#### DATASET ENTRIES
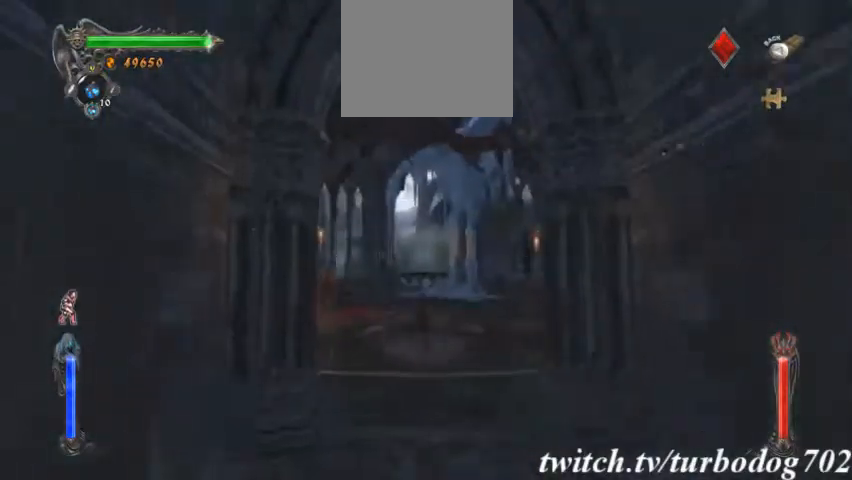
{"dt_ms": 500, "buttons": [], "events": []}
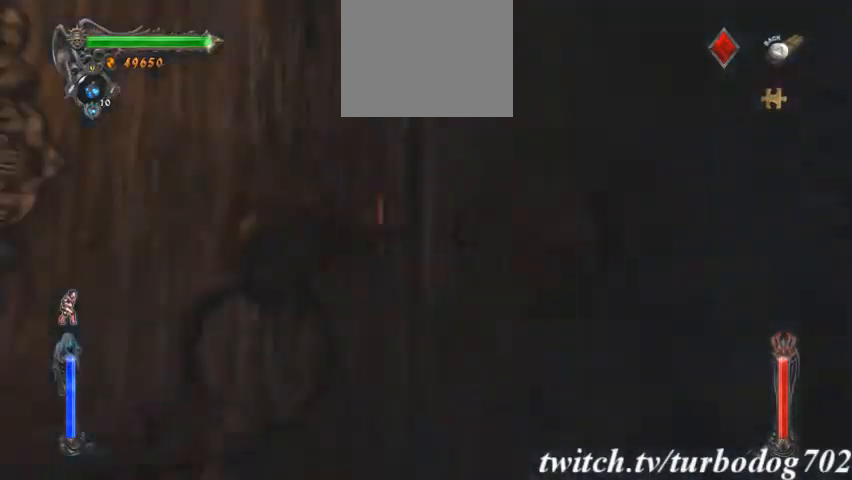
{"dt_ms": 500, "buttons": [], "events": []}
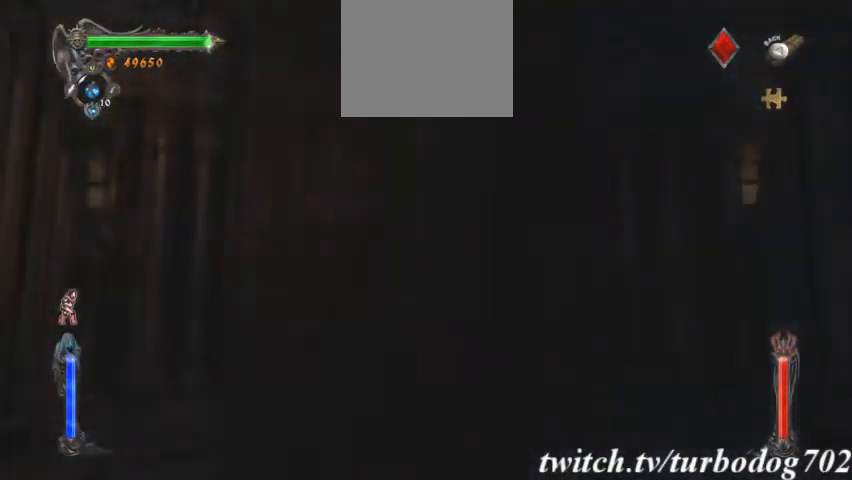
{"dt_ms": 500, "buttons": ["R2"], "events": [[500, "R2", "down"]]}
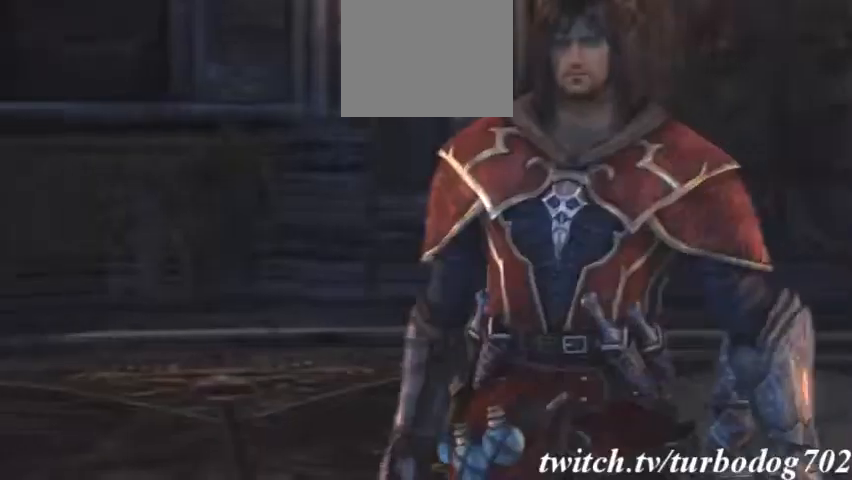
{"dt_ms": 500, "buttons": [], "events": [[67, "R2", "up"]]}
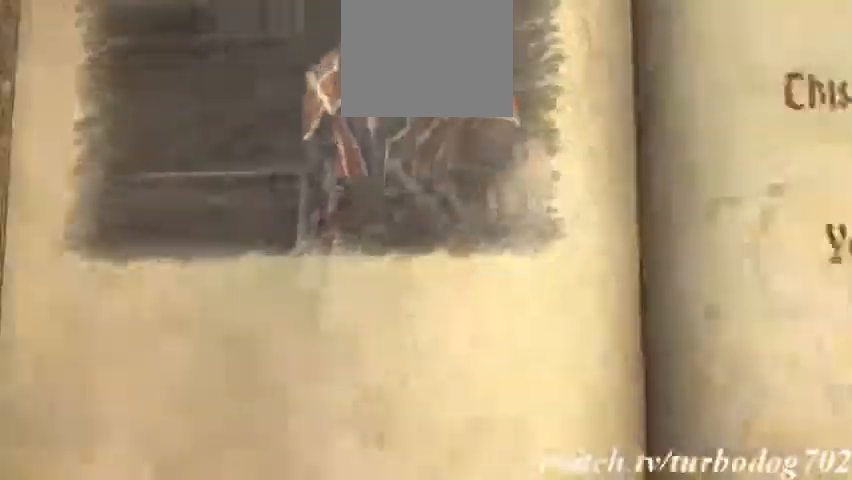
{"dt_ms": 500, "buttons": ["DPAD_LEFT"]}
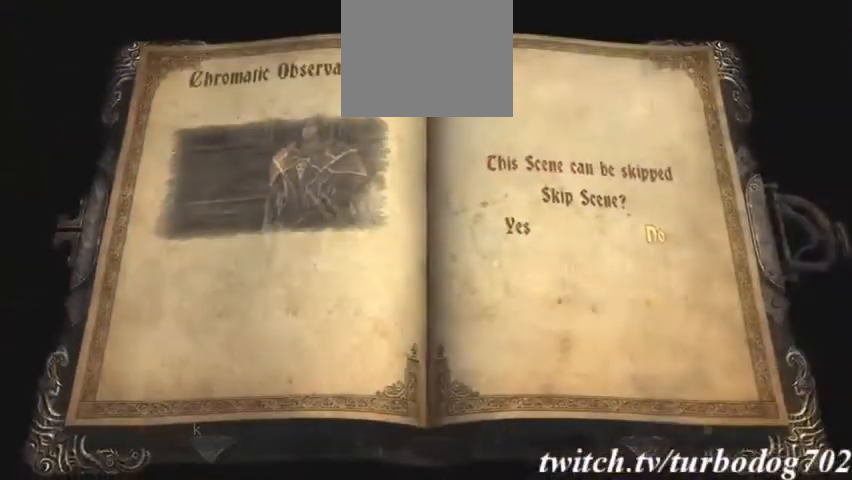
{"dt_ms": 500, "buttons": ["TRIANGLE"], "events": [[100, "DPAD_LEFT", "up"], [233, "DPAD_LEFT", "down"], [333, "DPAD_LEFT", "up"], [367, "CROSS", "down"], [467, "CROSS", "up"], [467, "TRIANGLE", "down"]]}
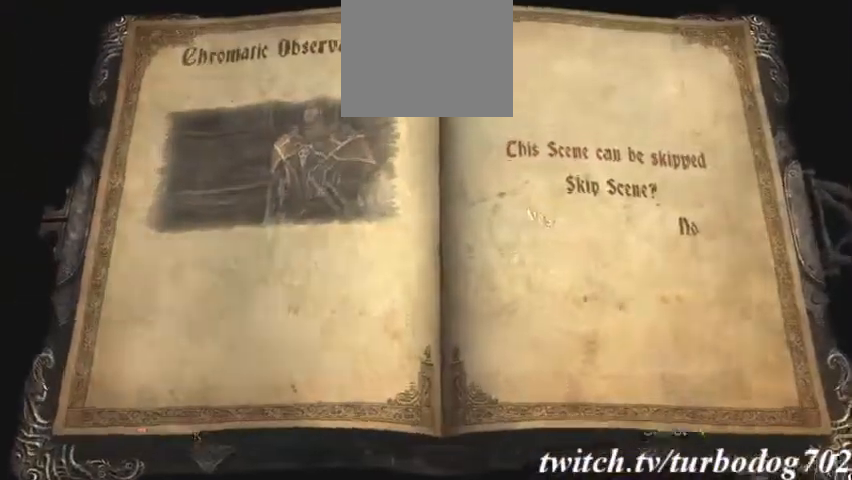
{"dt_ms": 500, "buttons": []}
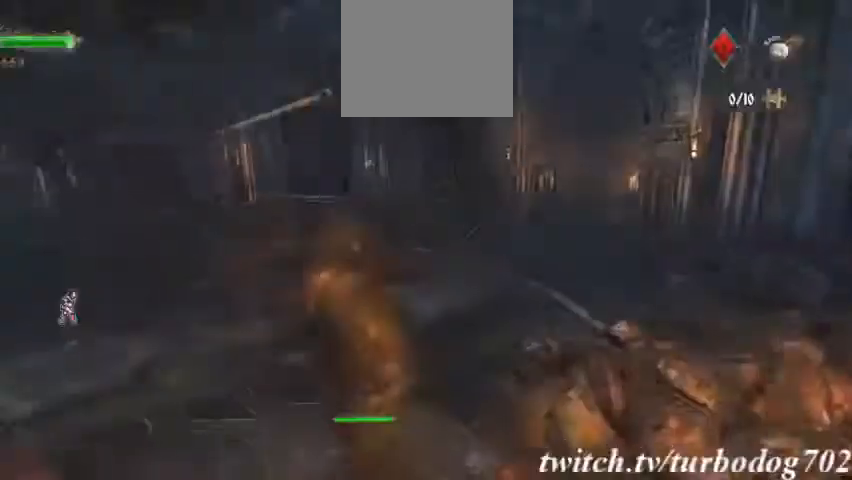
{"dt_ms": 500, "buttons": []}
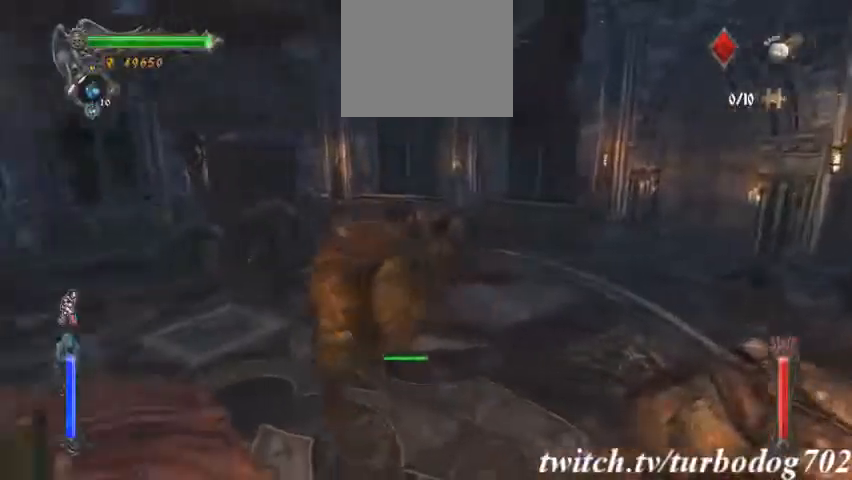
{"dt_ms": 500, "buttons": []}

#### WORK ORDER
An exact copy of every line above is needed, without the images.

#### WRITTEN SOLUTION
{"dt_ms": 500, "buttons": [], "events": []}
{"dt_ms": 500, "buttons": [], "events": []}
{"dt_ms": 500, "buttons": ["R2"], "events": [[500, "R2", "down"]]}
{"dt_ms": 500, "buttons": [], "events": [[67, "R2", "up"]]}
{"dt_ms": 500, "buttons": ["DPAD_LEFT"]}
{"dt_ms": 500, "buttons": ["TRIANGLE"], "events": [[100, "DPAD_LEFT", "up"], [233, "DPAD_LEFT", "down"], [333, "DPAD_LEFT", "up"], [367, "CROSS", "down"], [467, "CROSS", "up"], [467, "TRIANGLE", "down"]]}
{"dt_ms": 500, "buttons": []}
{"dt_ms": 500, "buttons": []}
{"dt_ms": 500, "buttons": []}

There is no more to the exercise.